• Directions:
Below is a listing with pictures. Repeat exactly the lines starting at the one holding "right ankle: (83, 246)" and going on through the one holding "right ear: (502, 143)", and leave every picture out.

• Data extracts:

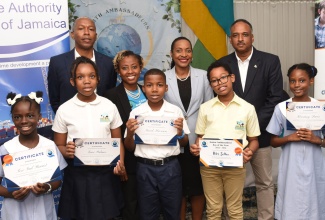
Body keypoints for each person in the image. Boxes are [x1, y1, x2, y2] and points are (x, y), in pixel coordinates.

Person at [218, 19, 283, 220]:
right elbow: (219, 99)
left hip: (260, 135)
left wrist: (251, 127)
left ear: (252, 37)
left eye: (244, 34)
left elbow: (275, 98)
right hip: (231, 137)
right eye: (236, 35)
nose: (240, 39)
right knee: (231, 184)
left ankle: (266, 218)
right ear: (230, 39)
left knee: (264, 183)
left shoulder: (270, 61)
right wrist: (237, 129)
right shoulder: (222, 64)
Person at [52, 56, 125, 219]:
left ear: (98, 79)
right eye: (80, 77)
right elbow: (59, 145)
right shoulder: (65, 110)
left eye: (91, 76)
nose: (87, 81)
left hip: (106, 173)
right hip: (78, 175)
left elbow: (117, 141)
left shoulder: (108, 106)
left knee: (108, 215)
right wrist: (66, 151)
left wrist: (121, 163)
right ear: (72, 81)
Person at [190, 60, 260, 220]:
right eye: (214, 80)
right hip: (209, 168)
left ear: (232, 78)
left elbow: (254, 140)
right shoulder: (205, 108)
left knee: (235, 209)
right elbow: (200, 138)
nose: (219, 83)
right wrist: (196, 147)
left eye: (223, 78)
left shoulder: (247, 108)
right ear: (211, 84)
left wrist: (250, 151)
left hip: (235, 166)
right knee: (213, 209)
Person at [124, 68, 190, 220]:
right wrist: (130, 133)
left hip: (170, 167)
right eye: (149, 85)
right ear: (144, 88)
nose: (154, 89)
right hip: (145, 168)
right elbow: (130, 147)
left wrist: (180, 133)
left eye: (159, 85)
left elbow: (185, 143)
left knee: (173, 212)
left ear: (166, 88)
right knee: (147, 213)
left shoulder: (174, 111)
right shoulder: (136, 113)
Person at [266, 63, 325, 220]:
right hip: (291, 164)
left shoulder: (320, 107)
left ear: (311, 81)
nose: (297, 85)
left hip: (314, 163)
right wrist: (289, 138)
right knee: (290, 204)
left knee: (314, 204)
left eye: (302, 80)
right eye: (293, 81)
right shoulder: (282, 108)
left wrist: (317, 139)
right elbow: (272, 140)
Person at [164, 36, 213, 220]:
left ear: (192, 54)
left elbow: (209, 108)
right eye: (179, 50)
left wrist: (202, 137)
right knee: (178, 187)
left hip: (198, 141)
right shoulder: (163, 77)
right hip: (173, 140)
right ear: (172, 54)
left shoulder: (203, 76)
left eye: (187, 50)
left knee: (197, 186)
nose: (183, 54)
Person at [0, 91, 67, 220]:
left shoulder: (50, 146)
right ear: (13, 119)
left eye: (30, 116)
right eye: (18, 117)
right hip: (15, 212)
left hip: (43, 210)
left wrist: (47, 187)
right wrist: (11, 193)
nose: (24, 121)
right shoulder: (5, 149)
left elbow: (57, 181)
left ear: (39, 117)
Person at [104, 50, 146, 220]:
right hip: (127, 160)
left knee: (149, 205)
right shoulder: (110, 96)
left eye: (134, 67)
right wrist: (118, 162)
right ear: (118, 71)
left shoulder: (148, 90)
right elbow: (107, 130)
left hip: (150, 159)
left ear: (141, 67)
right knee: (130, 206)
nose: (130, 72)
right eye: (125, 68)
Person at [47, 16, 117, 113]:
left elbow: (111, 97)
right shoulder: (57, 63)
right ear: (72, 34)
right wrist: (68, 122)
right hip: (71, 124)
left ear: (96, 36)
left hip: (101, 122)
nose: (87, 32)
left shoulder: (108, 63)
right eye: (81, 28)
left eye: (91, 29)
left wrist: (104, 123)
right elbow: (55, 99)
---
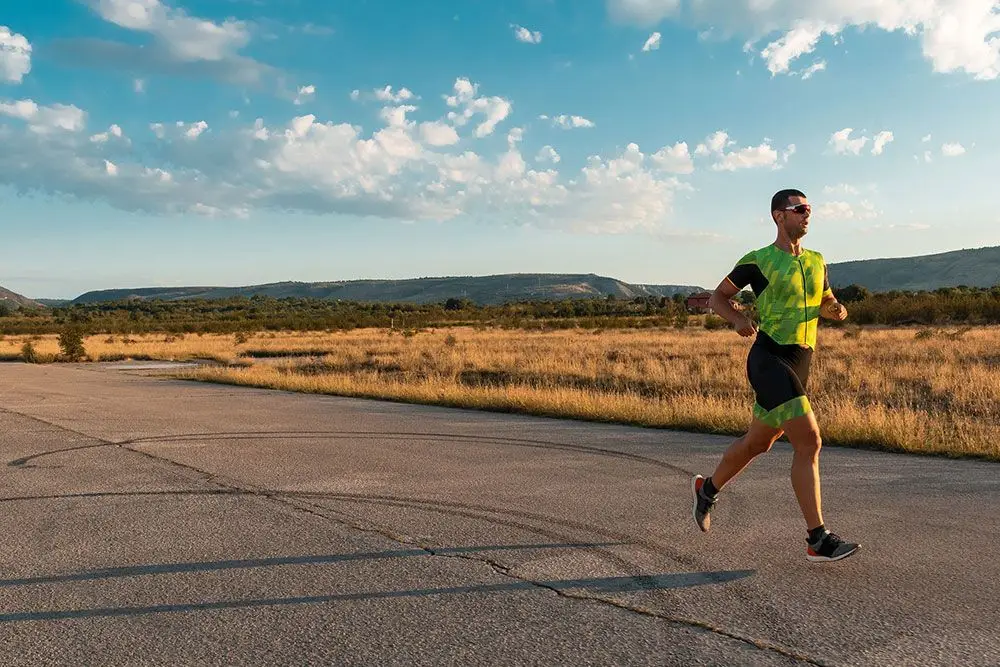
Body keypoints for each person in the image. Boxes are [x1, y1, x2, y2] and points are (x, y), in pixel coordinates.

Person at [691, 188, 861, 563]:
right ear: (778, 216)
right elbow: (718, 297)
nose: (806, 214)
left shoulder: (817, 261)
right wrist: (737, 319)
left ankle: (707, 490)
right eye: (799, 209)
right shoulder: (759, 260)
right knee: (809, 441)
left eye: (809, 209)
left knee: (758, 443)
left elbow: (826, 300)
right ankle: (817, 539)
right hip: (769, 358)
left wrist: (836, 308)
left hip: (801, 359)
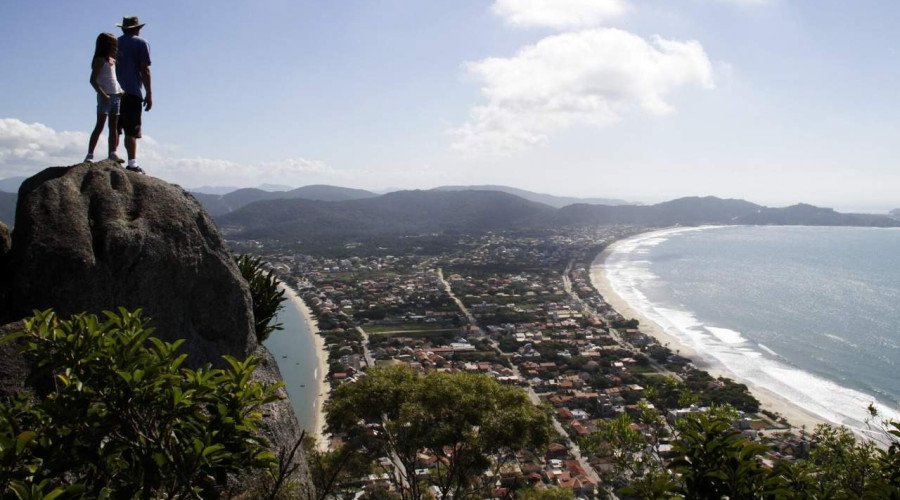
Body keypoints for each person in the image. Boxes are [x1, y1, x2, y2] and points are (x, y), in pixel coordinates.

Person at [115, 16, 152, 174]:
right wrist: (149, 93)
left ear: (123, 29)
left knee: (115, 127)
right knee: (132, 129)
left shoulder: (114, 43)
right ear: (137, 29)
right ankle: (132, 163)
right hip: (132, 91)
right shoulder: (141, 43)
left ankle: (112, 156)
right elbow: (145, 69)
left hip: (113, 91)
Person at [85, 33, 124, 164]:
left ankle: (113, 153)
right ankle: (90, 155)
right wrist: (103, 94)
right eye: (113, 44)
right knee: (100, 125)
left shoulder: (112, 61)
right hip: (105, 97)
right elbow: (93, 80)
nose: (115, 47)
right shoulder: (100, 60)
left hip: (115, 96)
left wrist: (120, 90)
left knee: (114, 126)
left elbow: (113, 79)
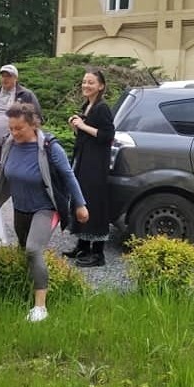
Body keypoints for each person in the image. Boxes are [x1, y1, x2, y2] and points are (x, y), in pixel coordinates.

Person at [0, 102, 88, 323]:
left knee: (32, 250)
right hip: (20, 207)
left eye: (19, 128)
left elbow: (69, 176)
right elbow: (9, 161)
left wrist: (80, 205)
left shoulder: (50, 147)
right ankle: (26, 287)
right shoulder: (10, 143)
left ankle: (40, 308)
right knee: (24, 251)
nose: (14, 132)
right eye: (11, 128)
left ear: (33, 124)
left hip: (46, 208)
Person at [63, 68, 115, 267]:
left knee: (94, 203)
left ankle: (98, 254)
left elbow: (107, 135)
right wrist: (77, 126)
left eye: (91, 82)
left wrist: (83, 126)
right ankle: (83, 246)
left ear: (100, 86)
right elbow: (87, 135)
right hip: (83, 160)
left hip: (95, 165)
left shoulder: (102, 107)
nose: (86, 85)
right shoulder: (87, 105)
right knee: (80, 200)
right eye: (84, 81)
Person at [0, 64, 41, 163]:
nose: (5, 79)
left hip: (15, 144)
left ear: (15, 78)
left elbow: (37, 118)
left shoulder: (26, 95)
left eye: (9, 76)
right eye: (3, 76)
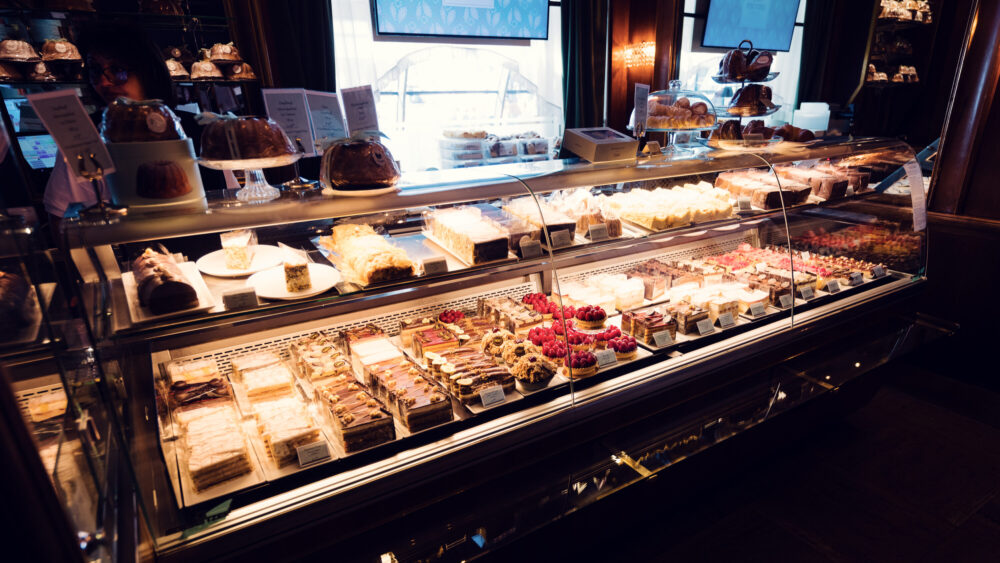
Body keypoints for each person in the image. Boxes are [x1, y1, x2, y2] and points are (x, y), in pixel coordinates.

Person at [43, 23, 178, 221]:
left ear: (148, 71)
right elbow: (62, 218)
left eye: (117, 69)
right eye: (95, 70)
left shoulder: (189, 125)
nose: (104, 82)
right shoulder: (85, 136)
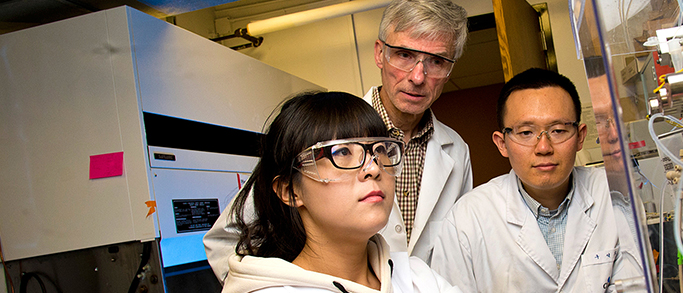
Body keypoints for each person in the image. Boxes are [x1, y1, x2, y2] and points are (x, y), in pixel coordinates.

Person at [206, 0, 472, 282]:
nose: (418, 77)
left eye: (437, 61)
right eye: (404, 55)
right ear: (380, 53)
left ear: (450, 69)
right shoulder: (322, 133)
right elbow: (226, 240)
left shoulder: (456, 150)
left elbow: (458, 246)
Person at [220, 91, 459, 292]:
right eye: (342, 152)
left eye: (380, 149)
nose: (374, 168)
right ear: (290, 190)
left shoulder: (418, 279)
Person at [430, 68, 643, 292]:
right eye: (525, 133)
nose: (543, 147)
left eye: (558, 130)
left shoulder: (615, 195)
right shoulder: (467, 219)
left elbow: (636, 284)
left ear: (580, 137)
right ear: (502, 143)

• Reply:
right ankle: (83, 246)
left ear: (100, 86)
right elbow: (87, 135)
right hip: (83, 160)
left hip: (95, 165)
left shoulder: (102, 107)
nose: (86, 85)
right shoulder: (87, 105)
right knee: (80, 200)
right eye: (84, 81)
Person at [0, 64, 41, 163]:
nose: (5, 79)
left hip: (15, 144)
left ear: (15, 78)
left elbow: (37, 118)
left shoulder: (26, 95)
left eye: (9, 76)
right eye: (3, 76)
Body keypoints for each person in the image. Boxes are [x1, y1, x2, y2] and points are (x, y), in pixel coordinates.

Person at [43, 23, 178, 221]:
left ear: (148, 71)
right elbow: (62, 218)
left eye: (117, 69)
right eye: (95, 70)
left shoulder: (189, 125)
nose: (104, 82)
right shoulder: (85, 136)
Body keypoints for each person in the image. Boxes are [x1, y1, x2, y2] and points are (x, y), in pixel coordinates.

Person at [206, 0, 472, 282]:
nose: (418, 77)
left eye: (437, 61)
right eye: (404, 55)
right ear: (380, 53)
left ear: (450, 69)
right shoulder: (322, 133)
right elbow: (226, 240)
left shoulder: (456, 150)
left elbow: (458, 246)
Person at [220, 91, 459, 292]:
right eye: (342, 152)
left eye: (380, 149)
nose: (374, 168)
right ear: (290, 190)
left shoulder: (418, 279)
Person at [430, 68, 643, 292]:
right eye: (525, 133)
nose: (543, 147)
left eye: (558, 130)
left shoulder: (615, 195)
right shoulder: (467, 219)
left elbow: (636, 284)
left ear: (580, 137)
right ear: (502, 143)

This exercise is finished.